İstanbul Şehir Tiyatrosu karıştı, arayanlarımız, sevenlerimiz yine çoğaldı. Yine aynı cümleler, yine aynı son. İzmit Şehir Tiyatrosu karıştı yine aynı cümleler, yine aynı son. Her şey yolundaydı, herkes hayatından memnundu.
Devlet Tiyatroları sürecinden geriye kalan mahkeme kapılarında yıllarımızı geçirmek oldu. Sonucunu sorana rastlamadım. İzmit’ten geriye kalan yargılanması devam eden yüklü bir tazminat davası, devam ediyor... Bunu da merak edene pek rastlamadım.
Yazdıklarımdan dolayı mahkum oldum, ertelendiği için gidip yatmadım cezaevinde, alacağım yeni bir ceza ile eskisini de yatar çıkarım, dert de değil, ama dert...
Dert, Sevgili Bülent’in sorduğu soru. İşte o yanıtımı arıyorum yıllardır, özellikle son yıllarda. Umarım pek yakında bulmuş olurum, bulmak zorundayım.

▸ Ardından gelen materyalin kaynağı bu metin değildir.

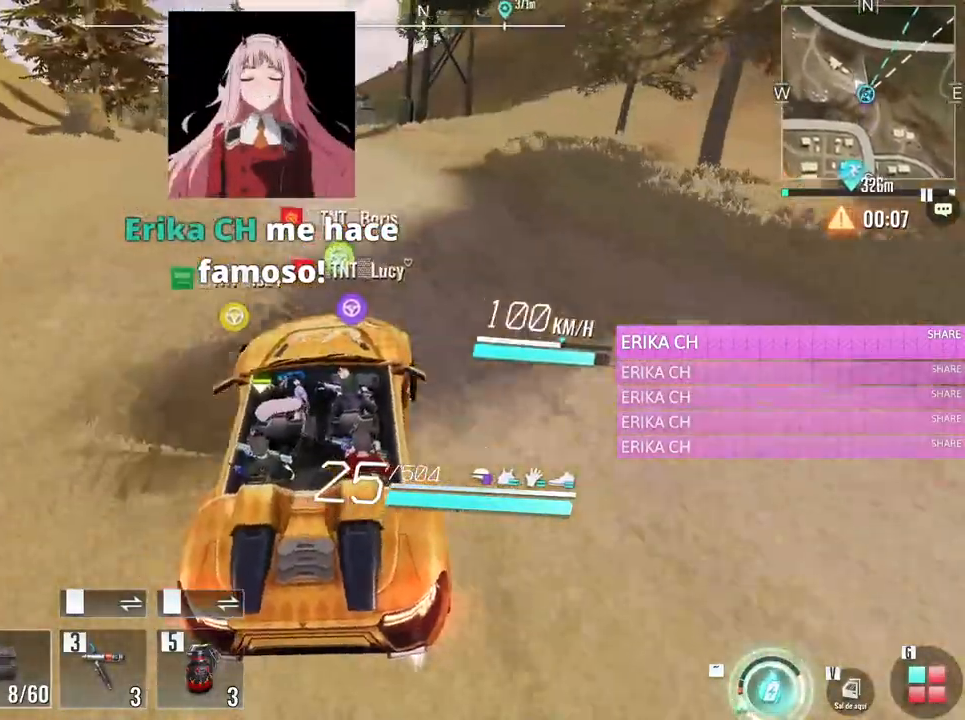
{"keys": ["w"], "mouse": [], "events": [[100, "a", "up"], [333, "a", "down"], [483, "a", "up"]]}
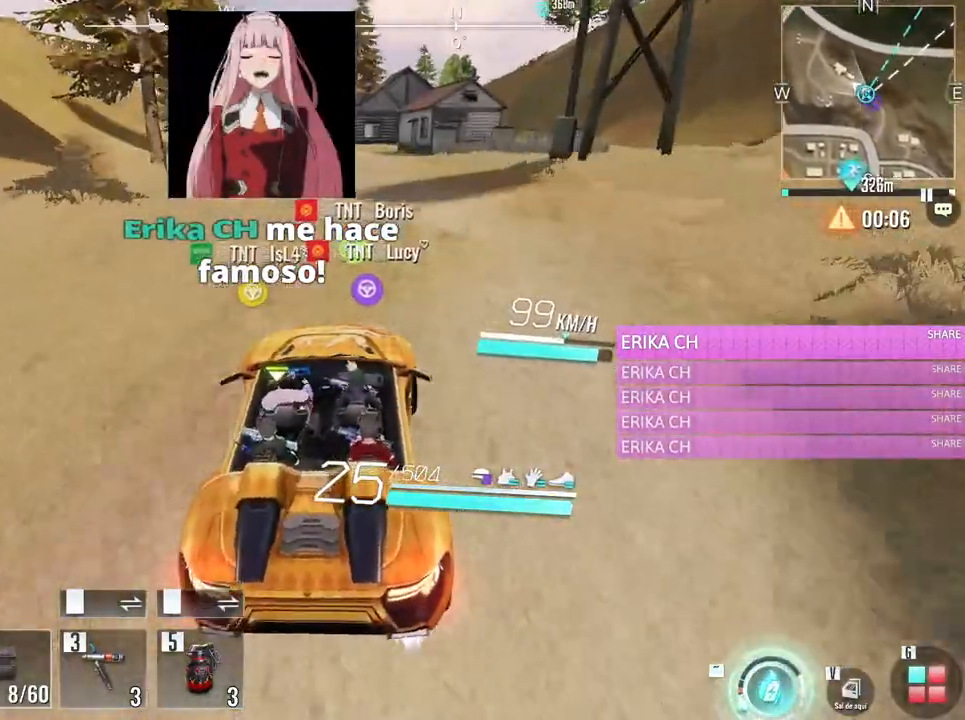
{"keys": ["w"], "mouse": [], "events": [[217, "a", "down"], [400, "a", "up"]]}
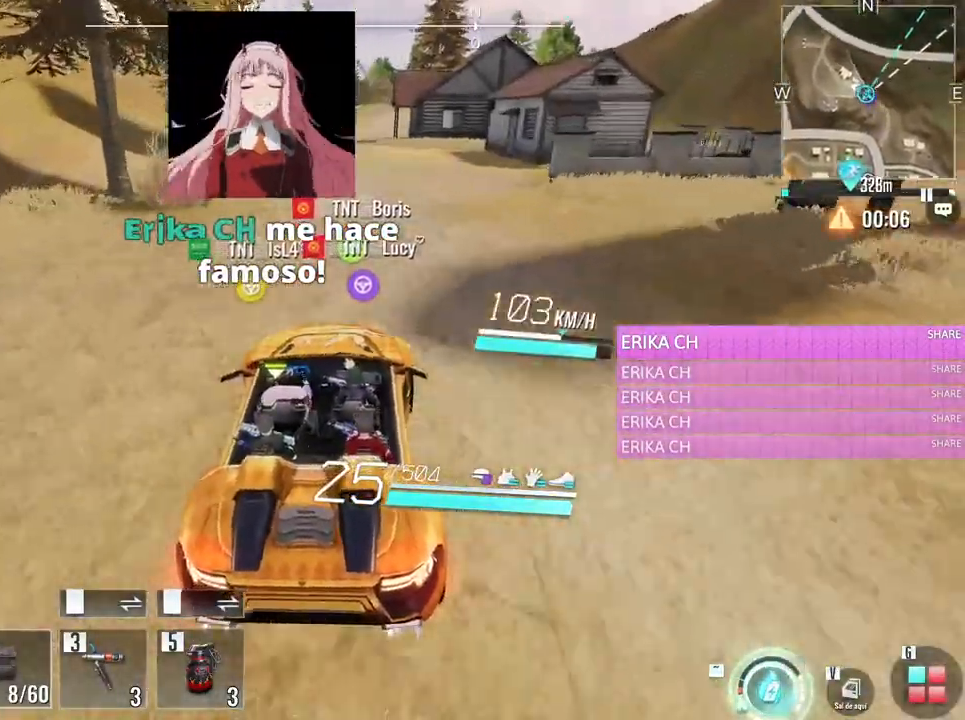
{"keys": ["d", "w"], "mouse": [], "events": [[467, "d", "down"]]}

Mesleği TİYATRO olan insanlara gerekmiyorsa bu dergi, okurlar/izleyiciler de sanırım bizi anlayışla karşılarlar.
İşte bu son çığlık! Bu derginin tiyatro insanlarına gerekli olup olmadığı sorusunun arandığı ve bulunacağı bir çığlık!’dır.
Orhan da, Ali de, Üstün de, Genco da, Gülay da, Ebru da, Erkut da, Duygu da merak ediyor bu sorunun yanıtını, okurlarımız/izleyiciler de merak ediyor, sanırım Kültür Bakanlığı da merakla bekliyordur bu sorunun yanıtını, belki de ellerini ovuşturarak sorunun yanıtını bekleyen tiyatro insanları da vardır. Bu çığlık!’ı hiç duymayacak, görmeyecek, bilmeyecek tiyatrocular olduğu gibi...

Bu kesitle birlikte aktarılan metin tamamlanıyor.